What did differ was their behavior. The women came out from behind closed doors to bring burial spices to the tomb of Jesus as an expression of their love for Him. They put their fears of the authorities and their confusion over the recent events behind them to the extent that they willingly took this first step of love. These beginning steps put them in the place where the two angels could remind them of Jesus’ promises. And although these angels were startling and fearsome messengers, the women trusted them, for their message was a reminder of what Jesus had said about Himself. In the end, it was Jesus’ own words that brought to them the confirmation, peace, and joy that replaced their confusion, fear, and grief.

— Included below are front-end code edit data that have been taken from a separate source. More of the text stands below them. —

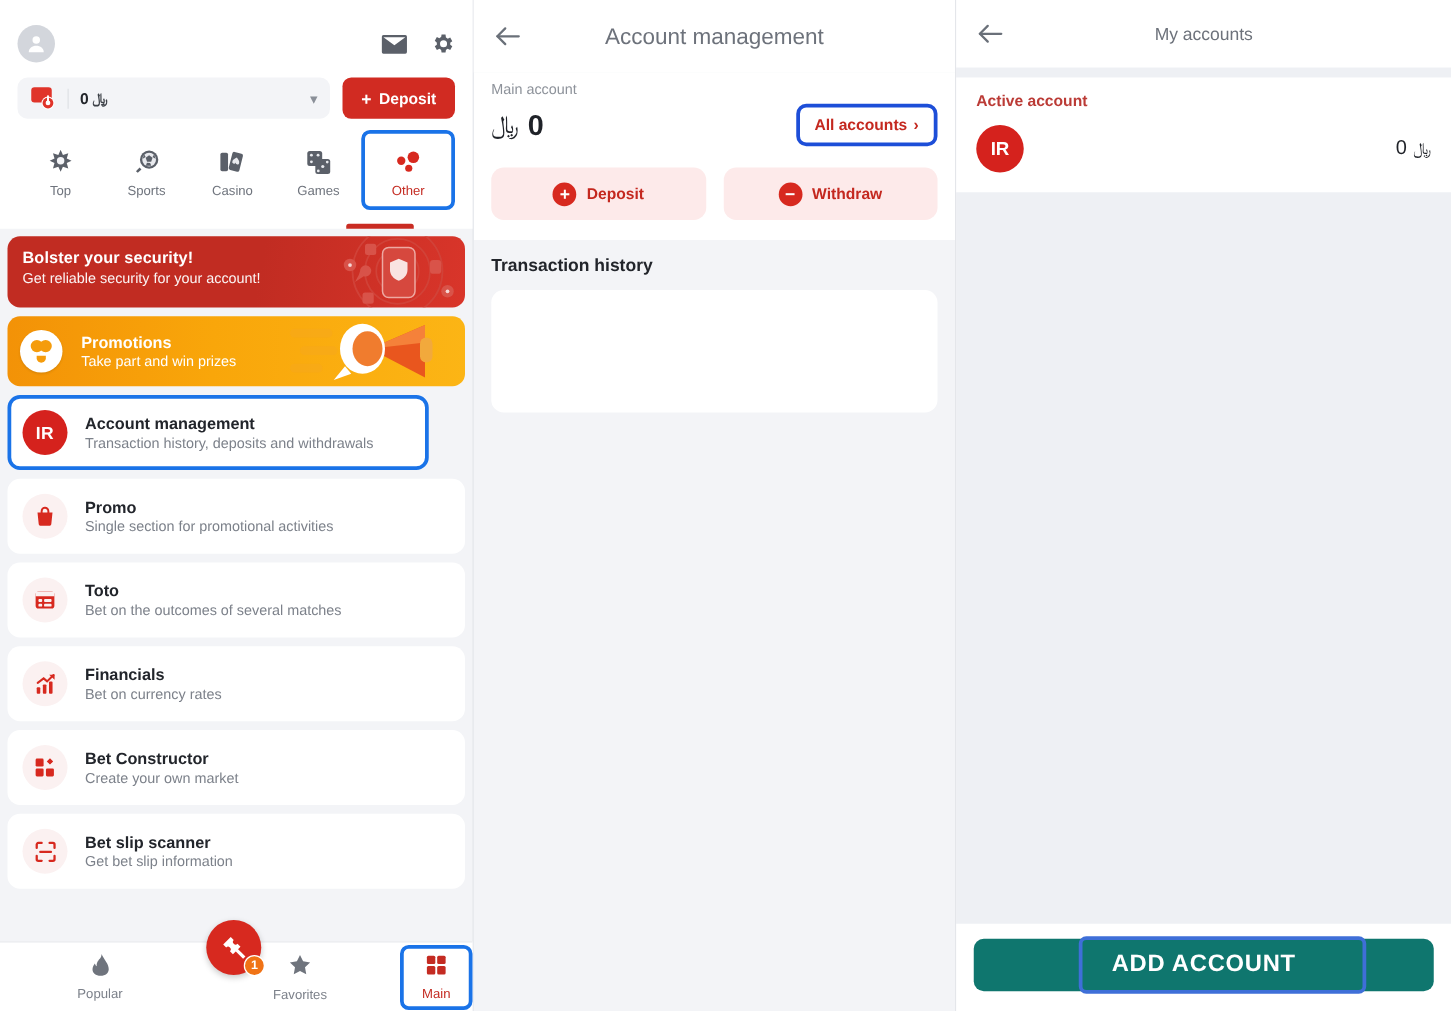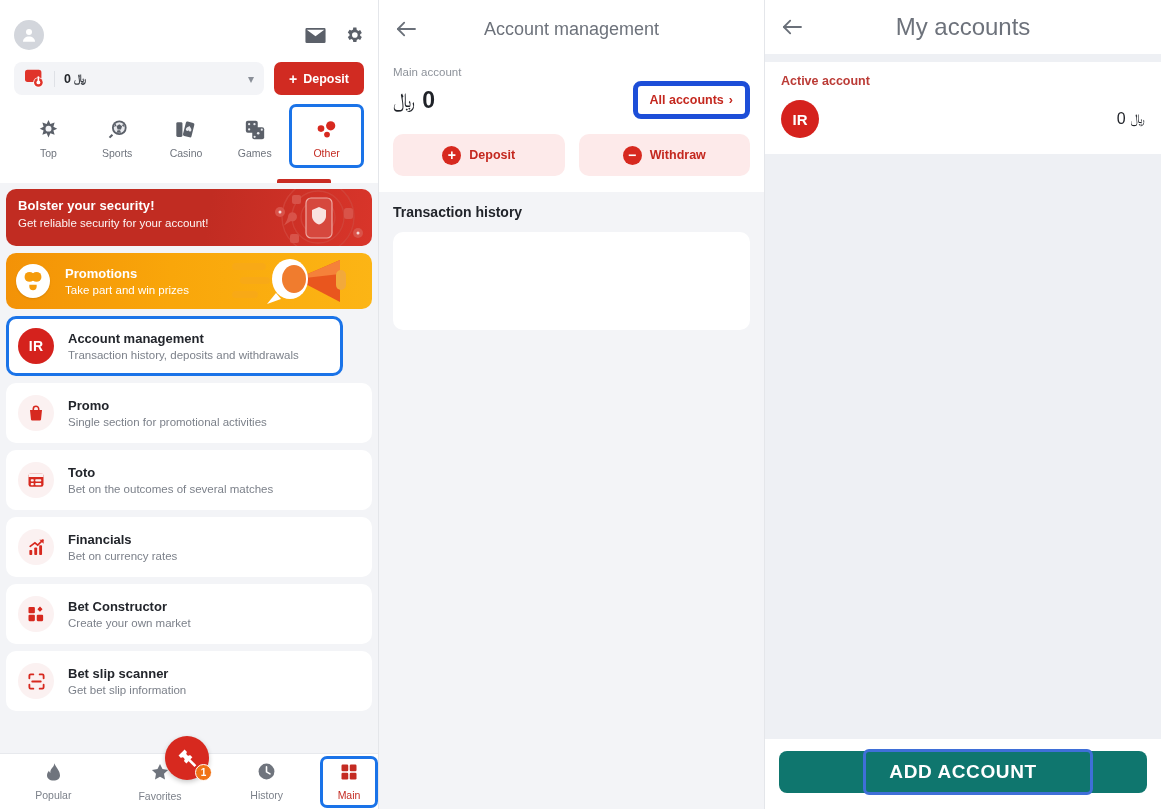"My accounts" .rt-title { font-size: 24px -> 14px }
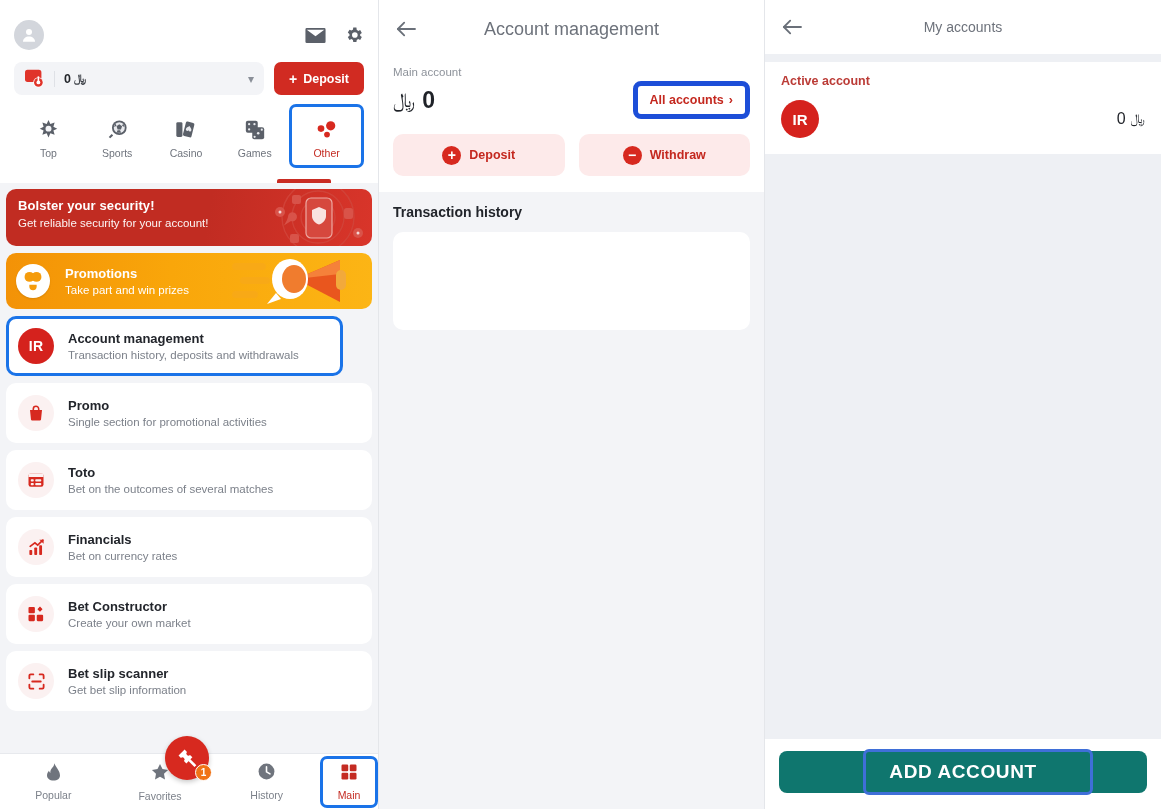"All accounts" .all-acc { border: 5px solid #1d4ed8 -> 3px solid #1d4ed8 }
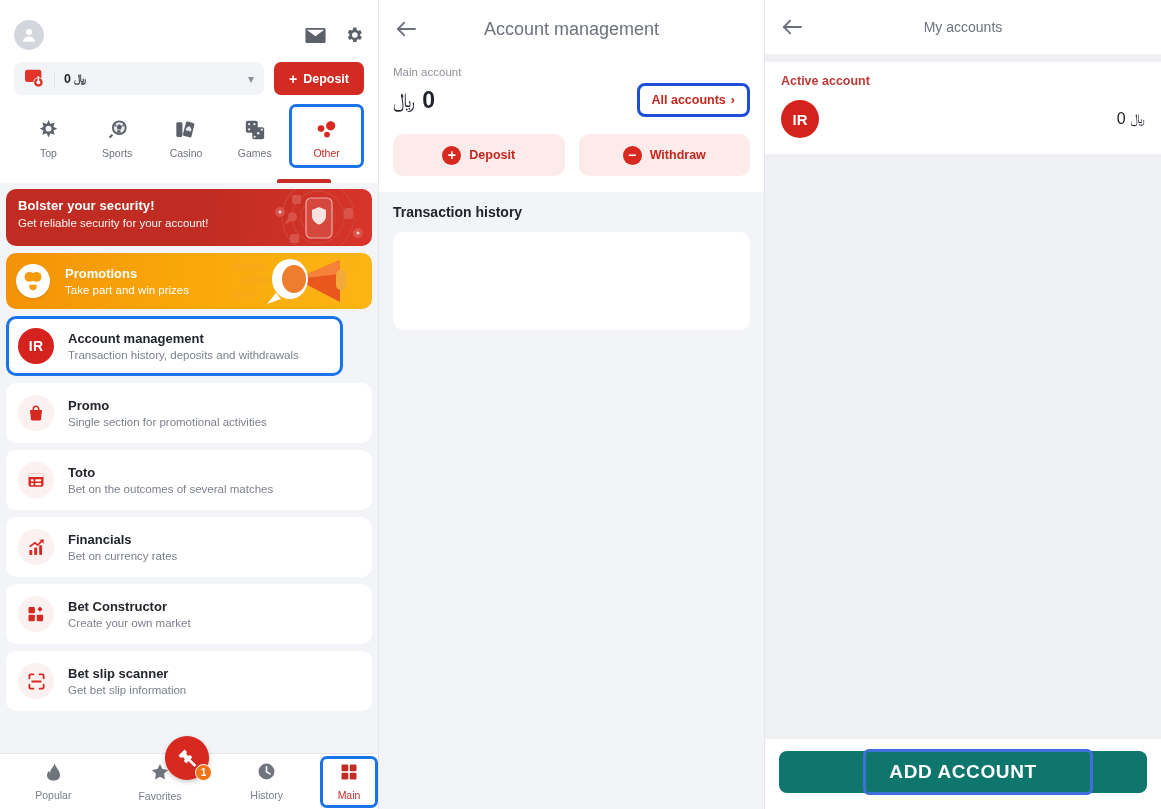"History" div.bn { html: <div> <svg> <circle></circle> <path></path> </svg> <span>History</span> </div> -> none }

With believing hearts, they “rushed back to tell his eleven disciples—and everyone else—what had happened” (Luke 24:9). Can you picture the scene? The women—flushed with excitement, their garments dusty and slightly askew from the mad dash back to the city—banging on the locked door so they could enter…and then trying to catch their breath as words tumbled out of their mouths. They had amazing good news, and they wanted to share it!
Now if you would ever expect a warm welcome to be given to someone telling about Jesus’ resurrection, you would think it would be during this first telling. The women, after all, were telling those who knew and loved Jesus, too, and who had heard the same words from Jesus that the women had heard. Yes, it would be logical to think that the disciples would be as joyful as the women at this good news, “but the story sounded like nonsense, so they didn’t believe it” (Luke 24:11).

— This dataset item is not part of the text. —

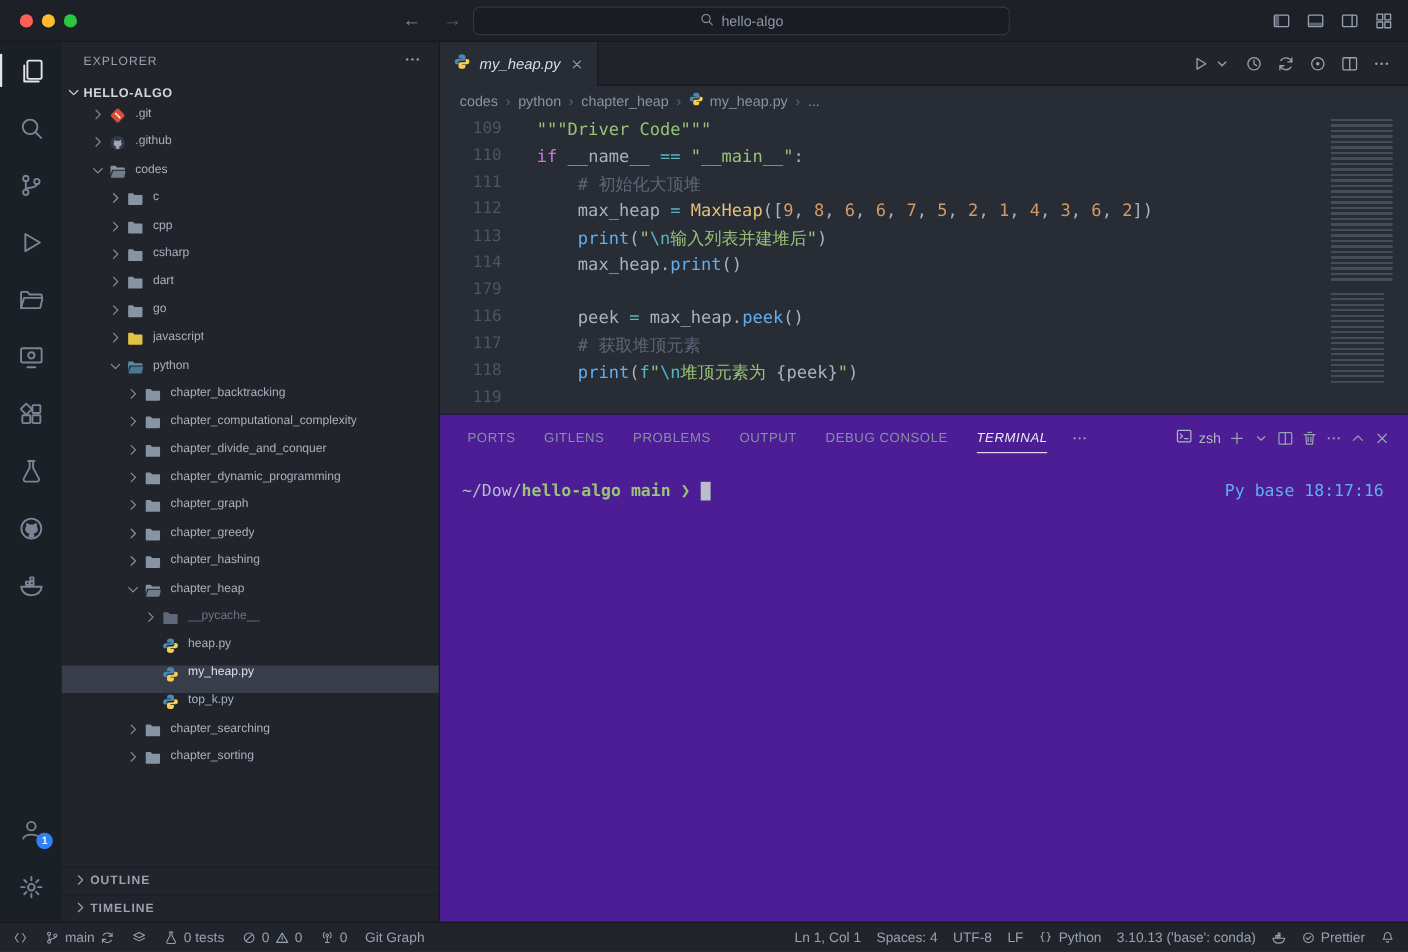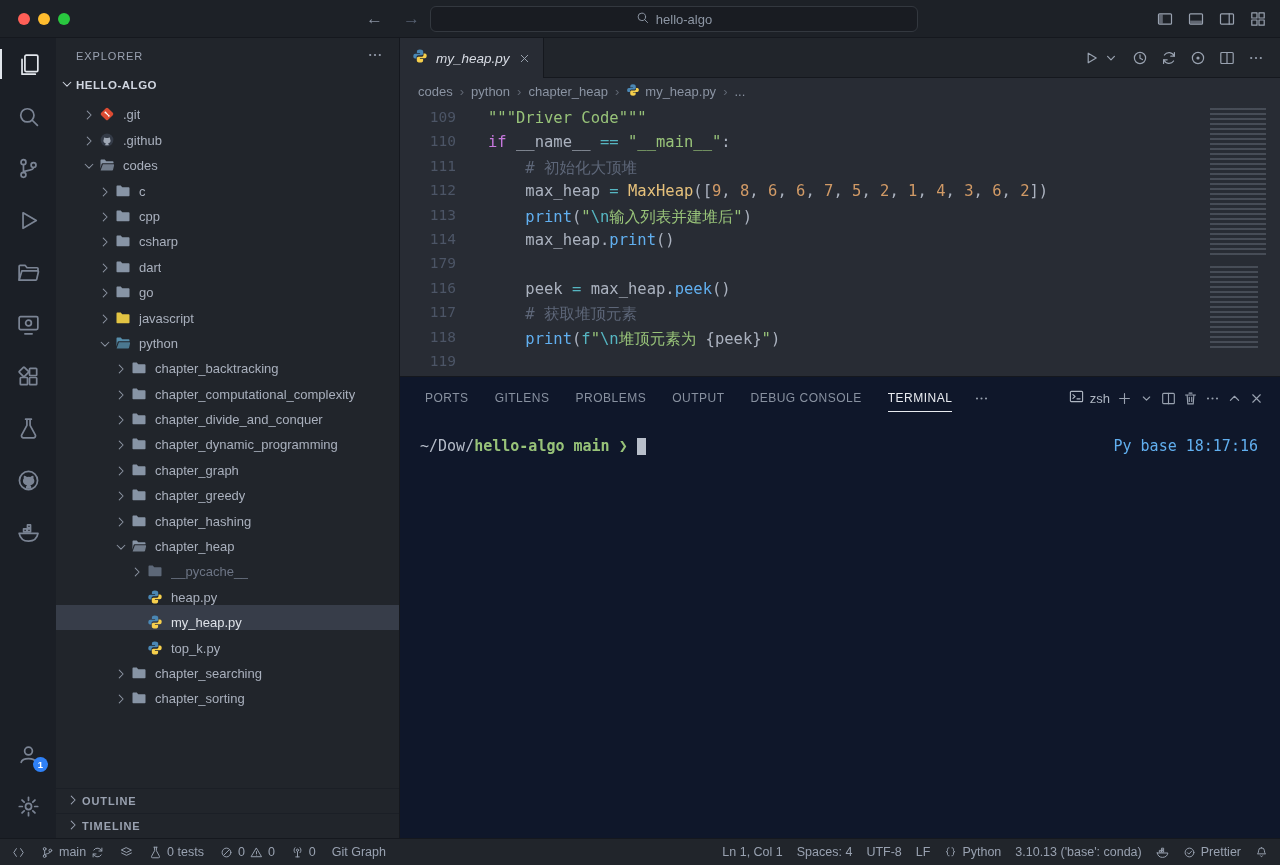".git" .trow { align-items: flex-end -> flex-start; font-size: 13px -> 11px }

These women knew that Jesus was alive, and they hadn’t hesitated for a second to share this good news with others. But their message of hope and good news was rejected. Can you imagine the discouragement and frustration they must have felt? They were bursting with the good news, but they could not make the others believe.
However, their words did not fall completely on deaf ears, for “Peter ran to the tomb to look. Stooping, he peered in and saw the empty linen wrappings; then he went home again, wondering what had happened” (Luke 24:12). Peter had enough questions about the women’s story to check further but not enough faith to believe what he had heard from them or seen with his own eyes. The empty tomb was not enough proof. Many hours later, Jesus appeared to Peter, and it was then that the disciples and the others came to believe what the women had first said was true.
It is good for us to remember the lessons we can learn from the women who were the first to go to Jesus’ tomb. Their story provides us with great examples of faith and love in action in spite of fear or confusion. Their story teaches us that Jesus’ resurrection is fantastic news we need to share with others, but that we may face ridicule or rejection as we reach out to others with His story. Their story also teaches us that those who do ridicule or reject Jesus’ story upon first hearing it may come to believe it at a later time.
These women did what Jesus instructed His disciples to do during His last days on earth. Jesus said, “With my authority, take this message of repentance to all the nations, beginning in Jerusalem: ‘There is forgiveness of sins for all who turn to me’” (Luke 24:47).
The women were messengers, as are we, and Jesus is our message of hope to the world.